DOCUMENT SEGMENT:
......

Will the Senate gavel get passed to the right, like this one did in 2011?
Something was clearly in the water this week at the local chapter of the Society of Campaign Pundits.
Within 48 hours of each other, two of the more well-read voices of all things electoral, Nathan Gonzales of the Rothenberg Report/Roll Call and Reid Wilson of the Washington Post, penned cautionary tales for the Democrats and their electoral fortunes in the upcoming midterm elections.
The common theme: 2014 could look a lot like 2010.
Driven by the recent ebb in the poll numbers for both President Obama in particular and the Democrats in general, both commentators seem to converge on the idea that Democratic control of the Senate is very much endangered.
By no means is continued Democratic control of the U.S. Senate a guarantee after the 2014 elections. That having been said, it seems, quite frankly, a little bit silly to sound the alarms after one or two weeks of polls. What's more: Comparisons to 2010 ignore some very basic realities that either are unlikely to exist, or simply will not exist, in 2014.
Follow me past the jump for the explanation.
Before the counterargument is made, let's examine the core points of the argument made by Gonzales and Wilson:
1. The president's job approval ratings are comparable to 2010, and there is little prospect for improvement.
Gonzales:
In 2010, President Barack Obama’s job performance ratings were 44 percent approve/55 percent disapprove, according to the national exit poll. Today, the president’s job rating stands at 41 percent approve/55 percent disapprove, according to the Real Clear Politics average.
Wilson:
And there’s no sign that Obama will become more popular. Presidents who see their approval ratings dip so dramatically in the second term rarely see their numbers improve. Lyndon Johnson and Richard Nixon’s approval ratings never recovered after the Vietnam War and the Watergate scandal (Nixon, of course, didn’t stick around to see just how far his ratings could fall). George W. Bush’s approval rating sank in the spring of 2005, and continued falling through the end of his term. Obama’s numbers are starting to resemble Bush’s trend lines.

......

WHAT YOU WILL DO:
1. Using the Senate-control commentary, decide whether each statement agrees with it, answering yes or no and quoting the deciding words: (a) Nathan Gonzales writes for the Washington Post. (b) The two cautionary pieces came out within 48 hours of each other. (c) The Real Clear Politics average puts the president's job approval at 41 percent.
2. Reproduce everything in the Senate-control commentary from "Something was clearly" down to "very much endangered.", word for word.

......

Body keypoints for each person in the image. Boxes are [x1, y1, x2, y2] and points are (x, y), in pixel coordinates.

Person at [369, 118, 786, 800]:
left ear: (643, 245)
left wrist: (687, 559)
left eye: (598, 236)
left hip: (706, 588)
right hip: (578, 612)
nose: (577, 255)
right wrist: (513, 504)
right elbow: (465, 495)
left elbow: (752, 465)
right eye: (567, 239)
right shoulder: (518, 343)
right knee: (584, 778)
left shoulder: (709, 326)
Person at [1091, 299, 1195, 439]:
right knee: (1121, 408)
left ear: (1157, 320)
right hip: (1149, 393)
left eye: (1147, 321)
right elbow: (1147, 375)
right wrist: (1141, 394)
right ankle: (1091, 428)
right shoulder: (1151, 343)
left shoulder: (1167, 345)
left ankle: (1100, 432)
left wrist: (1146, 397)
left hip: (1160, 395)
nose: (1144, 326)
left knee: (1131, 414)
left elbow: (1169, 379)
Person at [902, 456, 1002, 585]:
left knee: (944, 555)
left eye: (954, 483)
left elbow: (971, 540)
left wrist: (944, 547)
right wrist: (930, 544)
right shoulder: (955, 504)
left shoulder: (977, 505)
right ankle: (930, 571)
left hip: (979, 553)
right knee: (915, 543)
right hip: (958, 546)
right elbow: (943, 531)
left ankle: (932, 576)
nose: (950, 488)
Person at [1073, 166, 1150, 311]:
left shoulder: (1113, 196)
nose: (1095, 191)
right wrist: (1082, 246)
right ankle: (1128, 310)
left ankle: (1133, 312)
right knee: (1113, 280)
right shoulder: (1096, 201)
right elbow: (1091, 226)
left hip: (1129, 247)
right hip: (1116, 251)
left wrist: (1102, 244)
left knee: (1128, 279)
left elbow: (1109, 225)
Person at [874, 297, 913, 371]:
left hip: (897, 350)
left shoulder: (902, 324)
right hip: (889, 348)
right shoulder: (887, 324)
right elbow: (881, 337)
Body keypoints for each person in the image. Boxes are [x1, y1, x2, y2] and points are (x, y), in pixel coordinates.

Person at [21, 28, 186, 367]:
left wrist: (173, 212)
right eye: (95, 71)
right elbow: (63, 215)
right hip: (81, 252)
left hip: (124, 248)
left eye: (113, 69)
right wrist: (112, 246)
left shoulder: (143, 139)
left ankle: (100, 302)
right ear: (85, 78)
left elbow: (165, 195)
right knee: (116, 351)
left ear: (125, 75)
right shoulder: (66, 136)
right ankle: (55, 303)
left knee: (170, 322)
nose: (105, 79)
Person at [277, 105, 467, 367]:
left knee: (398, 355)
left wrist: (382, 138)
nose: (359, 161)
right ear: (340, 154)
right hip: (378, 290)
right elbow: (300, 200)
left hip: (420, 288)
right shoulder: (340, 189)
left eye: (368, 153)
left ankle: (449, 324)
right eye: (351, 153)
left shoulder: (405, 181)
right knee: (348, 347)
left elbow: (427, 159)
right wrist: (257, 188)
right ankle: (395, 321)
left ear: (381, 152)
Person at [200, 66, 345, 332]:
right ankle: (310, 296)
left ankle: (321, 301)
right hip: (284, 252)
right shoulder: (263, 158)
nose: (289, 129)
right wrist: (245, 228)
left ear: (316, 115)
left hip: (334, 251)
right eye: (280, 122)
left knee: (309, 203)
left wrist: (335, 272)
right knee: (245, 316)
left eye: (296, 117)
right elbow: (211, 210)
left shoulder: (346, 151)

......

SOLUTIONS BELOW:
1.
(a) No: "Nathan Gonzales of the Rothenberg Report/Roll Call and Reid Wilson of the Washington Post"
(b) Yes: "Within 48 hours of each other, two of the more well-read voices of all things electoral"
(c) Yes: "Today, the president’s job rating stands at 41 percent approve/55 percent disapprove, according to the Real Clear Politics average."

2.
Something was clearly in the water this week at the local chapter of the Society of Campaign Pundits.
Within 48 hours of each other, two of the more well-read voices of all things electoral, Nathan Gonzales of the Rothenberg Report/Roll Call and Reid Wilson of the Washington Post, penned cautionary tales for the Democrats and their electoral fortunes in the upcoming midterm elections.
The common theme: 2014 could look a lot like 2010.
Driven by the recent ebb in the poll numbers for both President Obama in particular and the Democrats in general, both commentators seem to converge on the idea that Democratic control of the Senate is very much endangered.